Source information:
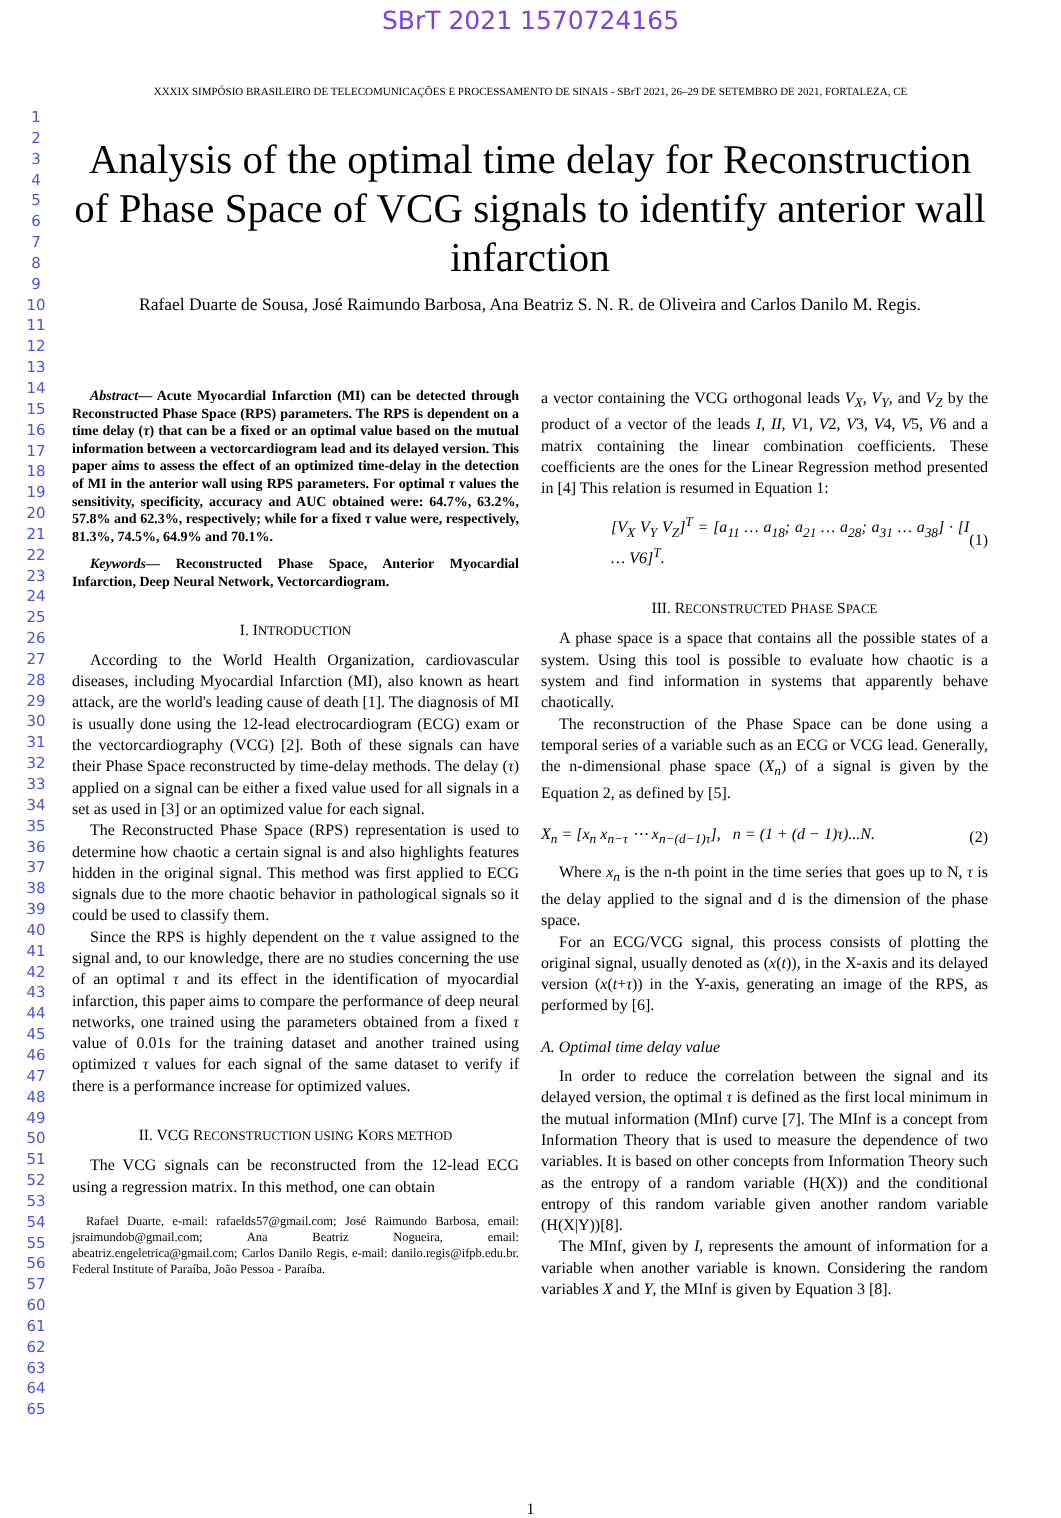SBrT 2021 1570724165
XXXIX SIMPÓSIO BRASILEIRO DE TELECOMUNICAÇÕES E PROCESSAMENTO DE SINAIS - SBrT 2021, 26–29 DE SETEMBRO DE 2021, FORTALEZA, CE
1
2
3
4
5
6
7
8
9
10
11
12
13
14
15
16
17
18
19
20
21
22
23
24
25
26
27
28
29
30
31
32
33
34
35
36
37
38
39
40
41
42
43
44
45
46
47
48
49
50
51
52
53
54
55
56
57
60
61
62
63
64
65
Analysis of the optimal time delay for Reconstruction of Phase Space of VCG signals to identify anterior wall infarction
Rafael Duarte de Sousa, José Raimundo Barbosa, Ana Beatriz S. N. R. de Oliveira and Carlos Danilo M. Regis.
Abstract— Acute Myocardial Infarction (MI) can be detected through Reconstructed Phase Space (RPS) parameters. The RPS is dependent on a time delay (τ) that can be a fixed or an optimal value based on the mutual information between a vectorcardiogram lead and its delayed version. This paper aims to assess the effect of an optimized time-delay in the detection of MI in the anterior wall using RPS parameters. For optimal τ values the sensitivity, specificity, accuracy and AUC obtained were: 64.7%, 63.2%, 57.8% and 62.3%, respectively; while for a fixed τ value were, respectively, 81.3%, 74.5%, 64.9% and 70.1%.
Keywords— Reconstructed Phase Space, Anterior Myocardial Infarction, Deep Neural Network, Vectorcardiogram.
I. INTRODUCTION
According to the World Health Organization, cardiovascular diseases, including Myocardial Infarction (MI), also known as heart attack, are the world's leading cause of death [1]. The diagnosis of MI is usually done using the 12-lead electrocardiogram (ECG) exam or the vectorcardiography (VCG) [2]. Both of these signals can have their Phase Space reconstructed by time-delay methods. The delay (τ) applied on a signal can be either a fixed value used for all signals in a set as used in [3] or an optimized value for each signal.
The Reconstructed Phase Space (RPS) representation is used to determine how chaotic a certain signal is and also highlights features hidden in the original signal. This method was first applied to ECG signals due to the more chaotic behavior in pathological signals so it could be used to classify them.
Since the RPS is highly dependent on the τ value assigned to the signal and, to our knowledge, there are no studies concerning the use of an optimal τ and its effect in the identification of myocardial infarction, this paper aims to compare the performance of deep neural networks, one trained using the parameters obtained from a fixed τ value of 0.01s for the training dataset and another trained using optimized τ values for each signal of the same dataset to verify if there is a performance increase for optimized values.
II. VCG RECONSTRUCTION USING KORS METHOD
The VCG signals can be reconstructed from the 12-lead ECG using a regression matrix. In this method, one can obtain
Rafael Duarte, e-mail: rafaelds57@gmail.com; José Raimundo Barbosa, email: jsraimundob@gmail.com; Ana Beatriz Nogueira, email: abeatriz.engeletrica@gmail.com; Carlos Danilo Regis, e-mail: danilo.regis@ifpb.edu.br. Federal Institute of Paraíba, João Pessoa - Paraíba.
a vector containing the VCG orthogonal leads V<sub>X</sub>, V<sub>Y</sub>, and V<sub>Z</sub> by the product of a vector of the leads I, II, V1, V2, V3, V4, V5, V6 and a matrix containing the linear combination coefficients. These coefficients are the ones for the Linear Regression method presented in [4] This relation is resumed in Equation 1:
[V<sub>X</sub> V<sub>Y</sub> V<sub>Z</sub>]<sup>T</sup> = [a<sub>11</sub> … a<sub>18</sub>; a<sub>21</sub> … a<sub>28</sub>; a<sub>31</sub> … a<sub>38</sub>] · [I … V6]<sup>T</sup>. (1)
III. RECONSTRUCTED PHASE SPACE
A phase space is a space that contains all the possible states of a system. Using this tool is possible to evaluate how chaotic is a system and find information in systems that apparently behave chaotically.
The reconstruction of the Phase Space can be done using a temporal series of a variable such as an ECG or VCG lead. Generally, the n-dimensional phase space (X<sub>n</sub>) of a signal is given by the Equation 2, as defined by [5].
X<sub>n</sub> = [x<sub>n</sub> x<sub>n−τ</sub> ⋯ x<sub>n−(d−1)τ</sub>], n = (1 + (d − 1)τ)...N. (2)
Where x<sub>n</sub> is the n-th point in the time series that goes up to N, τ is the delay applied to the signal and d is the dimension of the phase space.
For an ECG/VCG signal, this process consists of plotting the original signal, usually denoted as (x(t)), in the X-axis and its delayed version (x(t+τ)) in the Y-axis, generating an image of the RPS, as performed by [6].
A. Optimal time delay value
In order to reduce the correlation between the signal and its delayed version, the optimal τ is defined as the first local minimum in the mutual information (MInf) curve [7]. The MInf is a concept from Information Theory that is used to measure the dependence of two variables. It is based on other concepts from Information Theory such as the entropy of a random variable (H(X)) and the conditional entropy of this random variable given another random variable (H(X|Y))[8].
The MInf, given by I, represents the amount of information for a variable when another variable is known. Considering the random variables X and Y, the MInf is given by Equation 3 [8].
1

Exercise details: Leave out the pictures. Return exactly the lines from the first line of the records to the line bearing "Rafael Duarte de", inclusive.

Response to the task:
SBrT 2021 1570724165
XXXIX SIMPÓSIO BRASILEIRO DE TELECOMUNICAÇÕES E PROCESSAMENTO DE SINAIS - SBrT 2021, 26–29 DE SETEMBRO DE 2021, FORTALEZA, CE
1
2
3
4
5
6
7
8
9
10
11
12
13
14
15
16
17
18
19
20
21
22
23
24
25
26
27
28
29
30
31
32
33
34
35
36
37
38
39
40
41
42
43
44
45
46
47
48
49
50
51
52
53
54
55
56
57
60
61
62
63
64
65
Analysis of the optimal time delay for Reconstruction of Phase Space of VCG signals to identify anterior wall infarction
Rafael Duarte de Sousa, José Raimundo Barbosa, Ana Beatriz S. N. R. de Oliveira and Carlos Danilo M. Regis.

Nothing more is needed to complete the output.